Dalam proses konsolidasi, jumlah pabrik truk domestik akan dikurangi dari lima menjadi tiga lokasi utama: Pabrik Kawasaki di Prefektur Kanagawa, Pabrik Koga di Prefektur Ibaraki, dan Pabrik Nitta di Prefektur Gunma. Sebagai bagian dari restrukturisasi, Mitsubishi Fuso berencana menutup Pabrik Nakatsu di Aikawa, sementara Hino akan mengalihkan Pabrik Hamura di Tokyo kepada Toyota.
Selain konsolidasi fasilitas, kedua perusahaan juga berencana melakukan investasi bersama dalam teknologi kendaraan generasi mendatang, didukung oleh Toyota (induk Hino) dan Daimler Truck, yang masing-masing akan memiliki 25 persen saham di Archion. Proses integrasi operasi di bawah Archion ditargetkan rampung pada April mendatang, mengutip laporan dari Just Auto, Selasa (14/10).
Kepemimpinan Archion
Karl Deppen dari Fuso akan menjabat sebagai CEO, Hetal Laligi sebagai CFO, dan Satoshi Ogiso, Presiden Hino Motors saat ini, akan menjadi Chief Technology Officer (CTO).
“Dengan kekuatan gabungan dari merek Fuso dan Hino, kami akan menghadirkan produk dan solusi unggulan bagi pelanggan. Archion akan menerapkan tata kelola yang transparan, patuh, dan fokus pada peningkatan kinerja keuangan,” ujar Deppen.

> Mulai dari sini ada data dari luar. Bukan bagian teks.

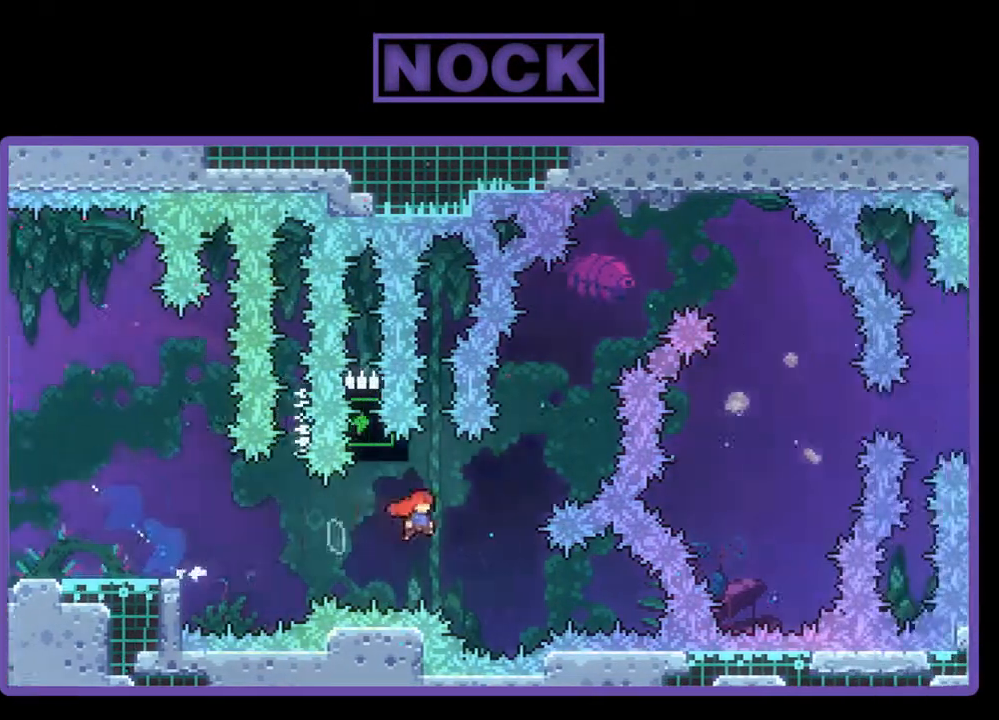
{"buttons": ["CIRCLE", "R2", "DPAD_UP"], "events": [[33, "CROSS", "up"], [67, "DPAD_UP", "down"], [133, "DPAD_RIGHT", "up"], [167, "CIRCLE", "down"], [300, "CIRCLE", "up"], [333, "CIRCLE", "down"]]}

Merger ini juga akan menggabungkan keahlian Hino pada truk medium dan heavy-duty dengan fokus Fuso pada kendaraan light-duty. Tujuannya adalah menciptakan sinergi yang menghasilkan produk lebih kompetitif, operasi lebih efisien, serta mempercepat waktu peluncuran produk baru.
Perusahaan berencana mengalokasikan penghematan hasil konsolidasi untuk investasi di bidang CASE (Connected, Autonomous/Automated, Shared, Electric), serta mengembangkan berbagai kendaraan Zero-Emission Vehicle (ZEV) dengan memanfaatkan keunggulan teknologi dan jaringan global Toyota serta Daimler Truck.
“Dengan memadukan kemampuan keempat perusahaan, kami akan mempercepat pengembangan teknologi CASE dan membentuk masa depan mobilitas komersial,” tambah Ogiso.